It has been a while since my last update on the Singapore markets (as well as my SG portfolio holdings), largely because the market doesn’t move much, so I only check on them once in a while.
Interestingly, I noticed that the STI has had an impressive run, coming off a low of 25xx to break past the 3000 level in the past few months. However, is this move sustainable?
Taking a closer look at this weekly chart which shows the historical prices over the last 20 years or so, one thing which stands out is that the market has been in a 7 YEAR sideways stagnation.
If we look back at the whole history of the index, this is somewhat unprecedented.
Which could explain why popularity in this market (as well as trading volumes) has been waning. In short, it does seem like a dying market.
Not to mention that during this same time period, the US stock markets have been steadily creeping up.
If we look at the most recent red shaded circle, that is where the current price is, and it seems to be running into massive headwinds. This means that the potential upside could be quite limited.
If we observe the large sideways range that prices have been moving in, the price is now at the top of the range. And we know that the best strategy in a range is to “buy low, sell high”, which means that the odds do not favour much more upside, unless there is some new strong positive price catalyst.

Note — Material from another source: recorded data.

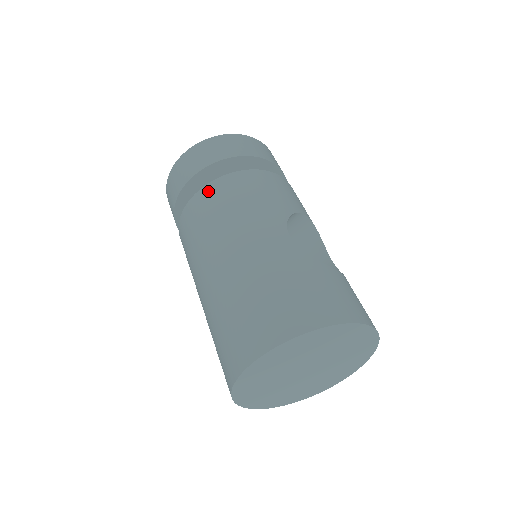
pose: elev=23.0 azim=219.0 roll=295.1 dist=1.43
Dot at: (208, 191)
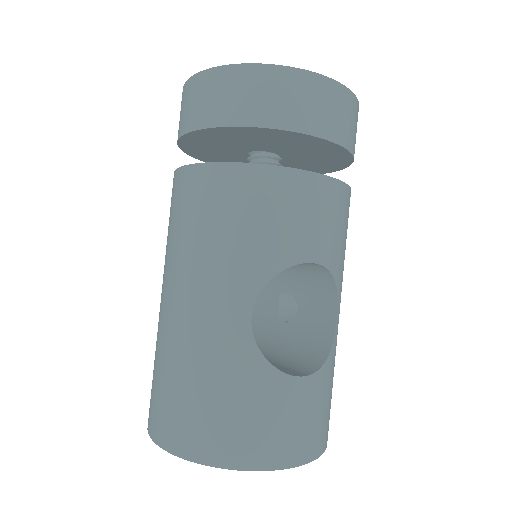
Dot at: (192, 178)
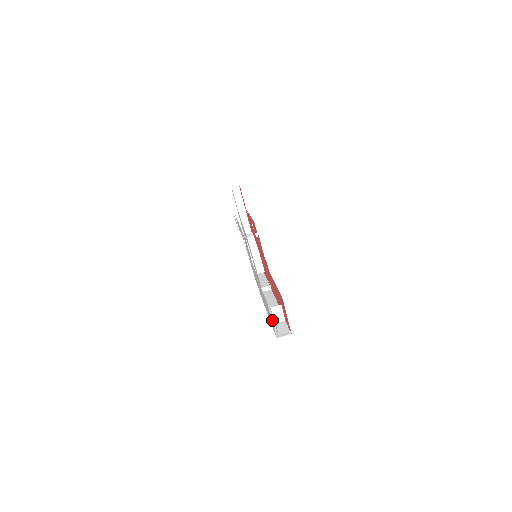
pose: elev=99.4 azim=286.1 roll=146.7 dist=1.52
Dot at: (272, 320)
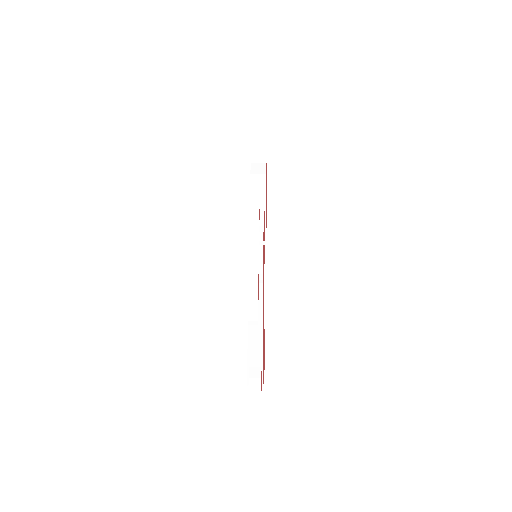
Dot at: (250, 348)
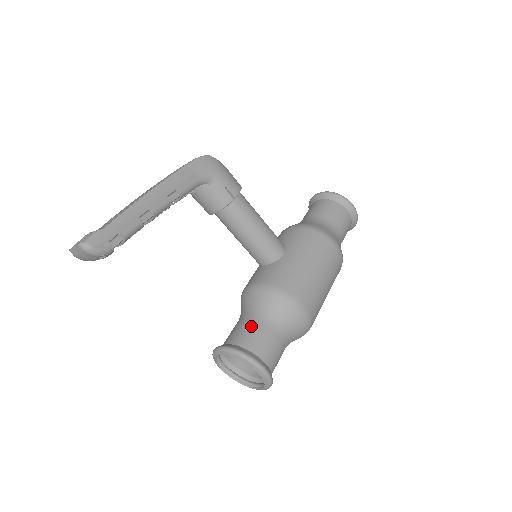
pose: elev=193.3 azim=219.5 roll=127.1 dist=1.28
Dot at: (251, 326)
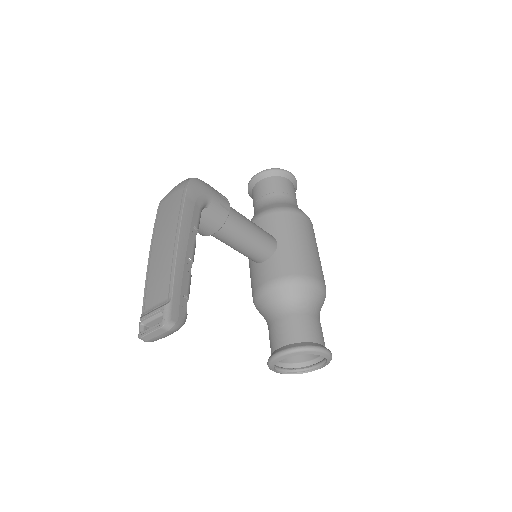
Dot at: (293, 320)
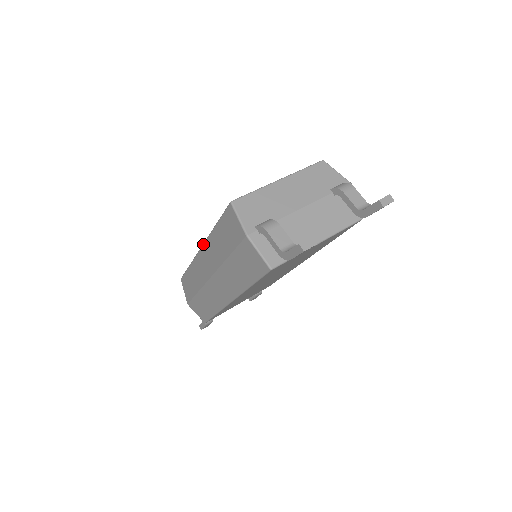
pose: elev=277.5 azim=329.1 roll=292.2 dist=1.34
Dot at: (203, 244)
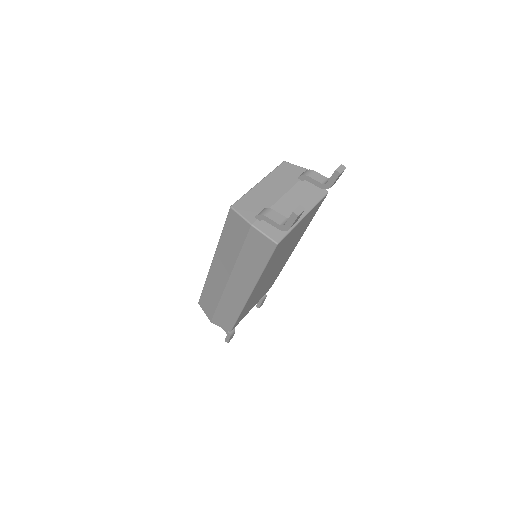
Dot at: (213, 257)
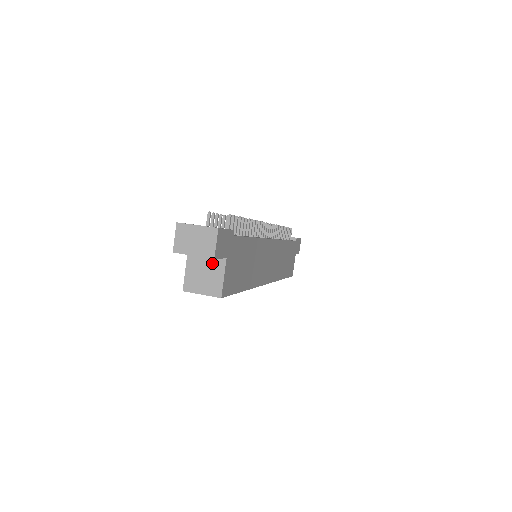
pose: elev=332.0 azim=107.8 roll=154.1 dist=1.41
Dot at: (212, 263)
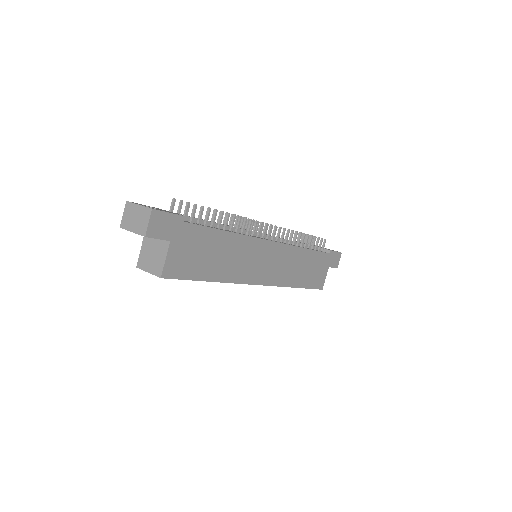
Dot at: (159, 244)
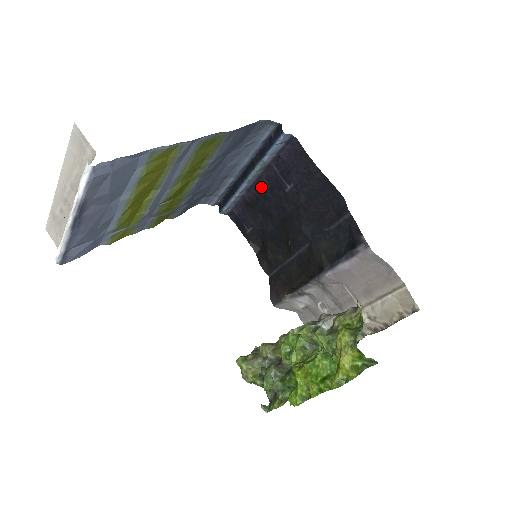
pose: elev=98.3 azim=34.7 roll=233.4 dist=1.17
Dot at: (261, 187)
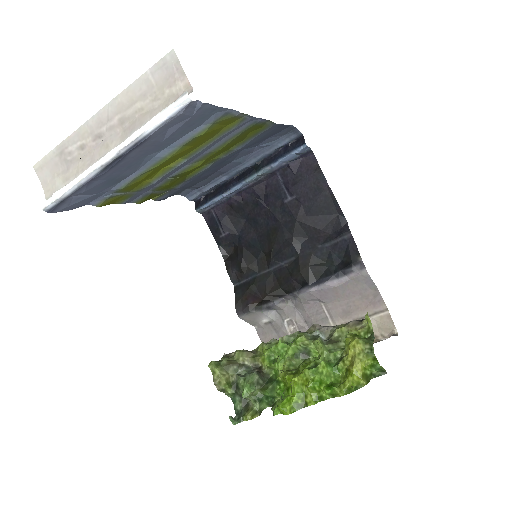
Dot at: (256, 192)
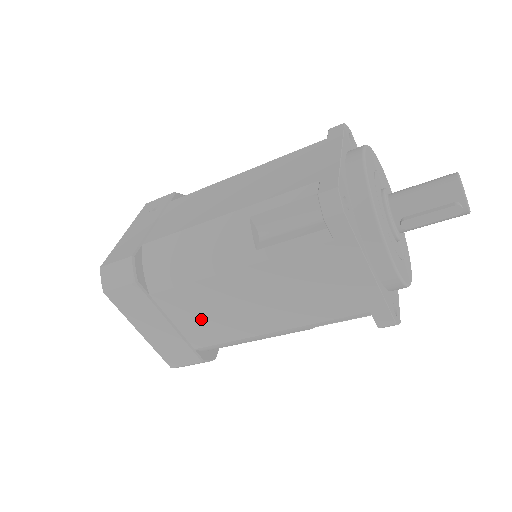
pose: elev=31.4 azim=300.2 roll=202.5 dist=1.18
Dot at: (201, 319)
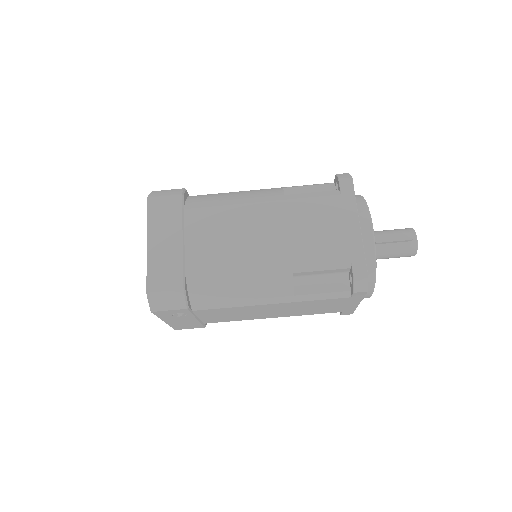
Dot at: (212, 241)
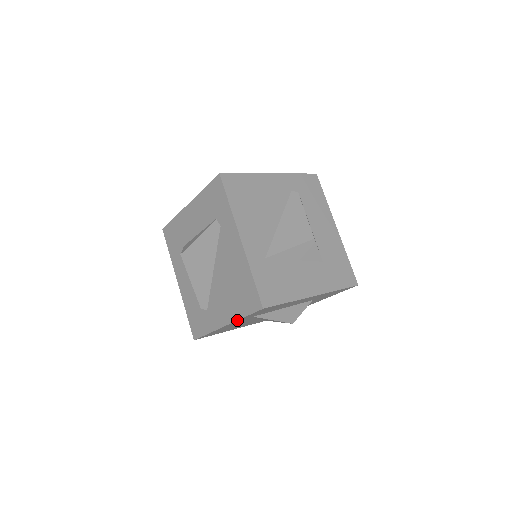
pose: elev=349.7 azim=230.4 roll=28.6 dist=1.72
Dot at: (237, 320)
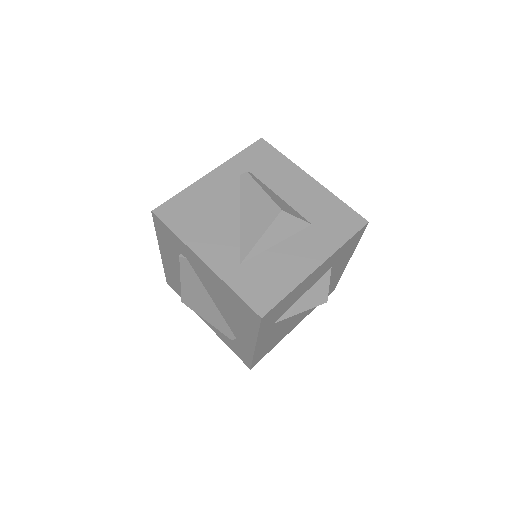
Dot at: (257, 338)
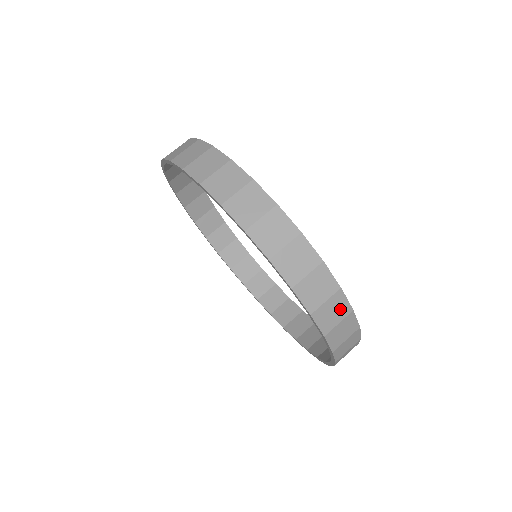
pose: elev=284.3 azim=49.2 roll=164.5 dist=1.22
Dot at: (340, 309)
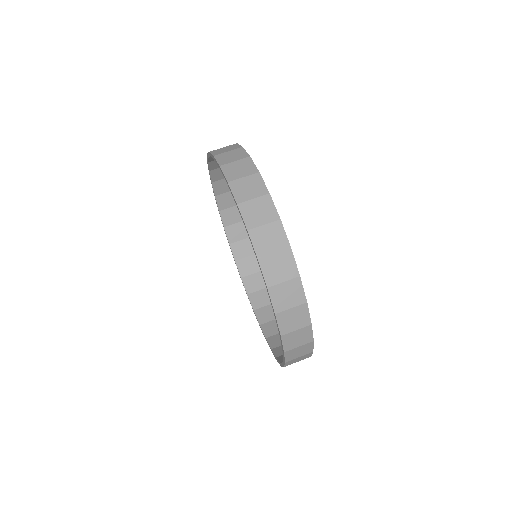
Dot at: occluded
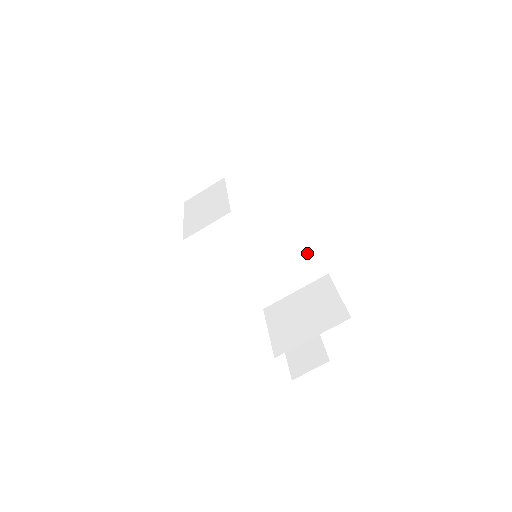
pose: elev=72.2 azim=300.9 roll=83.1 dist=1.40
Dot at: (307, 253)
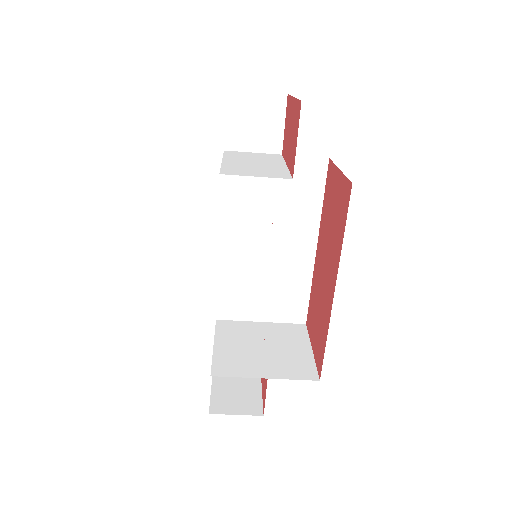
Dot at: (301, 289)
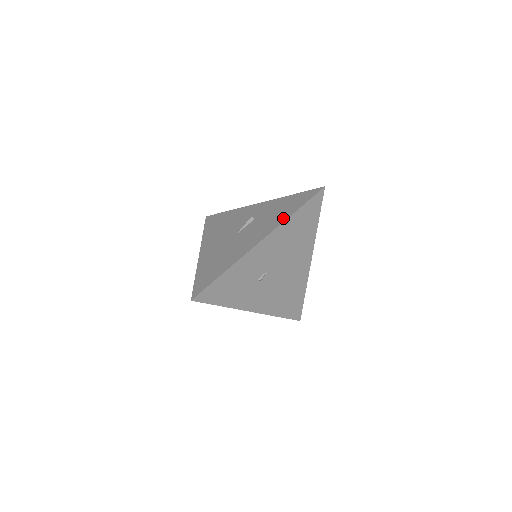
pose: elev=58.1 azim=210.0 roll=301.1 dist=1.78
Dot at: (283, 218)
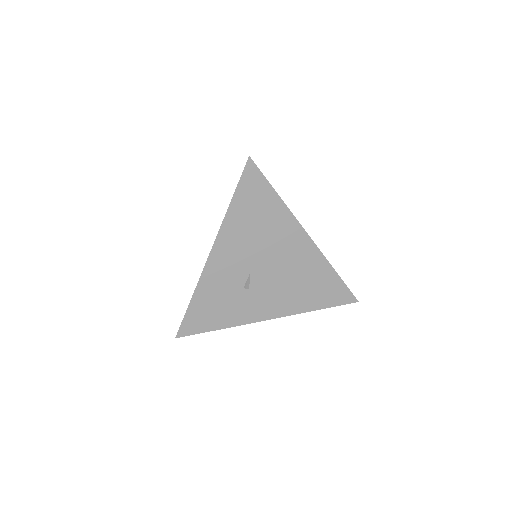
Dot at: occluded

However, a cursory glance at recent news headlines seems to be painting a rather gloomy picture, with muted growth forecasts and ominous employment statistics. This tell me that downside catalysts are more likely that upside ones. In other words, there is more chance of a negative shock rather than a positive shock for prices.
In light of all these factors, I am planning to cash out most or all of my profits, and wait for more favourable odds to redeploy my capital. As a trader and investor, timing is always key.